In der Stadt, die er liebt, in der er lebt und in der er 1996 seine sagenhafte Profi-Karriere begann. In der MOPO lässt der Box-Held die zwölf Jahre in Hamburg Revue passieren.
Mein erster Besuch in Hamburg: Das war im August 1996, damals war ich 20. Unser späterer Promoter Klaus-Peter Kohl hatte meinen Bruder Vitali und mich zum Kampf von Dariusz Michalczewski gegen Graciano Rocchigiani am Millerntor eingeladen. Vorher haben wir eine Bootstour durch die Speicherstadt gemacht. Es war ein sonniger Tag. Ich war begeistert.
Das Wiedersehen: Das war im November. Ich bin aus der Ukraine nach Hamburg gezogen, denn Vitali und ich hatten uns trotz anderer Angebote entschieden, zu dem Hamburger Boxstall zu wechseln. Das Wetter war furchtbar. Kalt und regnerisch. Ich wollte gleich wieder weg.
Mein erstes Box-Training: Unser neuer Trainer Fritz Sdunek hat uns zur Begrüßung erst mal angeschrien. Er war wütend auf uns, weil wir unpünktlich waren. Training war um 16 Uhr, und wir kamen um 17.30 Uhr ins Gym in Wandsbek. Fritz hat uns schnell die deutsche Tugend Pünktlichkeit beigebracht. Es war eine Superzeit im Gym.
Die erste Wohnung: Ich habe mit Vitali in einer kleinen Mietwohnung in der Nähe des Gyms gewohnt. Aber auch das Gym war ein Zuhause. Da gab es täglich Frühstück, und die Wäsche wurde für uns gewaschen. Das Hausmeister-Ehepaar Moni und Dieter hat viel für uns getan. Sie sind gute Seelen.
Mein erster Profi-Kampf: Das war am 16. November 1996 in der Wandsbeker Sporthalle - vor 600 Zuschauern (K.o.-Sieg in Runde eins gegen Fabian Meza, d. Red.). Am Sonnabend werden 14000 in der Color Line Arena sein. Das hätte ich damals nie zu träumen gewagt.
Mein schwieriger Start: Ich fühlte mich anfangs wie abgeschnitten von der Welt, von allem. Das lag an der Sprachbarriere. Ich habe nichts verstanden, auch im Fernsehen oder Radio wusste ich nie, worum es ging. Das war frustrierend. Ich habe mich total unwohl gefühlt. Deswegen habe ich schnell die Sprache gelernt, habe mit deutschen Zeitungen geübt. Natürlich habe ich auch immer die MOPO gelesen! Über die Sprache haben sich erste Bekanntschaften und später Freundschaften entwickelt.

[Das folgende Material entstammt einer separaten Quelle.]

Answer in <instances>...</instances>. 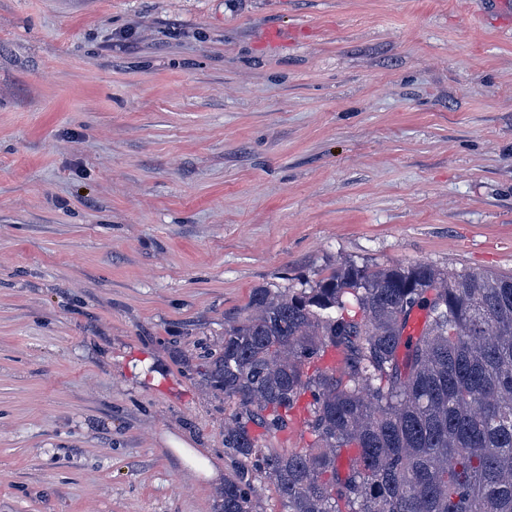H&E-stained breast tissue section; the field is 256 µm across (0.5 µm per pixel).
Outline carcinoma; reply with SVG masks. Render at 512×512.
Here are the masks:
<instances>
[{
	"label": "carcinoma",
	"mask_w": 512,
	"mask_h": 512,
	"mask_svg": "<svg viewBox=\"0 0 512 512\" xmlns=\"http://www.w3.org/2000/svg\"><path fill=\"white\" fill-rule=\"evenodd\" d=\"M249 308L206 371L235 404L219 512L267 489L283 512H512V275L344 263ZM328 348L342 366L309 373ZM304 398L312 444L263 447Z\"/></svg>",
	"instance_id": "cac0c4a2"
}]
</instances>
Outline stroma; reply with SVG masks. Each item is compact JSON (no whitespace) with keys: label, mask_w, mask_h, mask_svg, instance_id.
Wrapping results in <instances>:
<instances>
[{"label":"stroma","mask_w":512,"mask_h":512,"mask_svg":"<svg viewBox=\"0 0 512 512\" xmlns=\"http://www.w3.org/2000/svg\"><path fill=\"white\" fill-rule=\"evenodd\" d=\"M347 261L512 275L511 8L0 0V512H217L209 353Z\"/></svg>","instance_id":"obj_1"}]
</instances>
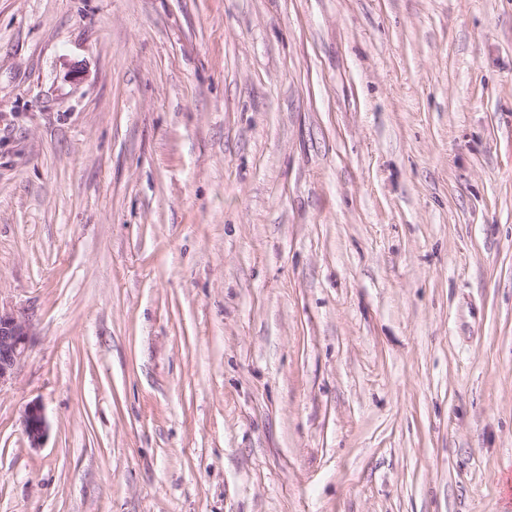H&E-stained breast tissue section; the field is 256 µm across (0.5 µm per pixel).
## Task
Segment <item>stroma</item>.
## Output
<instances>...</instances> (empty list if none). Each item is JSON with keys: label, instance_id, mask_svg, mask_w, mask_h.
<instances>
[{"label": "stroma", "instance_id": "1", "mask_svg": "<svg viewBox=\"0 0 512 512\" xmlns=\"http://www.w3.org/2000/svg\"><path fill=\"white\" fill-rule=\"evenodd\" d=\"M0 307V512H512V0H0ZM29 337L28 321L0 307V387L14 376L26 353ZM22 425L29 447L40 448L48 435V423L40 402L26 405L22 414Z\"/></svg>", "mask_w": 512, "mask_h": 512}]
</instances>
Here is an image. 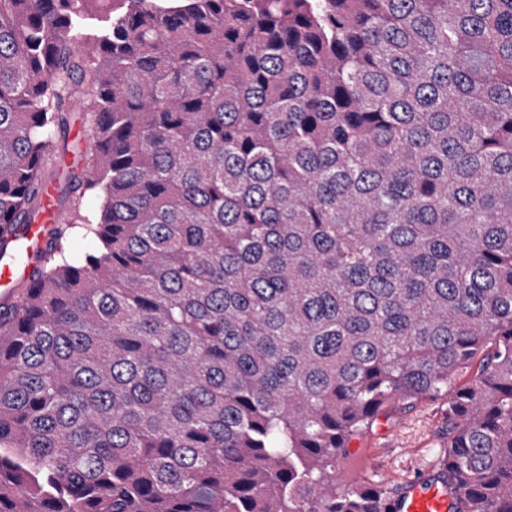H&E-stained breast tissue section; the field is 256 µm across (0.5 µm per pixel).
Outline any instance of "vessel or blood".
Listing matches in <instances>:
<instances>
[{
  "label": "vessel or blood",
  "instance_id": "1",
  "mask_svg": "<svg viewBox=\"0 0 512 512\" xmlns=\"http://www.w3.org/2000/svg\"><path fill=\"white\" fill-rule=\"evenodd\" d=\"M45 207L34 218L14 225L8 237L10 252L21 260L0 259V302L15 303L19 284L28 281L40 264L50 241V230L59 215L54 188H47ZM396 512H450L451 497L445 485L421 477L403 489L395 503Z\"/></svg>",
  "mask_w": 512,
  "mask_h": 512
}]
</instances>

Meine Entdeckungstouren: Ich wollte die Stadt kennen lernen, also habe ich alles erkundet. Ich war überall, natürlich auch auf dem Kiez. Dort haben Vitali und ich überall die Nase reingesteckt, auch die berühmte Herbertstraße haben wir uns angeschaut. Ich bin viel ausgegangen, habe das Nachtleben mitgemacht, ich war schließlich jung. Wenn ich heute durch Hamburg fahre, erzählt fast jede Straße eine Geschichte von mir. Und ich entdecke immer wieder neue Dinge.
Was ich an Hamburg mag: Hamburg ist eine sehr schöne Stadt. Es ist die Stadt mit den meisten Brücken in Europa. Es ist das Tor zur Welt. Wenn ich mit Freunden in einem Lokal an der Elbe in der Sonne sitze, kann es passieren, dass es plötzlich dunkel wird, weil ein riesiges Schiff in den Hafen fährt. Das ist schon spektakulär. In der Alster kann man sogar schwimmen. Und das Wetter wird auch immer besser - durch den Klimawandel ...
Mein Lieblingsplatz: Die Stadt hat viele sehr schöne Ecken, aber mein persönlicher Lieblingsplatz ist definitiv der Grieche "Minas" in Wandsbek. In der Anfangszeit in Hamburg habe ich dort täglich zwei Mal gegessen. Da fühle ich mich zu Hause.
Meine Zukunft in Hamburg: Ich habe in all den Jahren Wurzeln geschlagen, habe hier viele Freunde und auch meine Firma. Ich fühle mich nicht als Ausländer, sondern als Hamburger. Vor Kurzem habe ich ein Haus gekauft. Hamburg ist mein Wohnsitz - und wird es bleiben.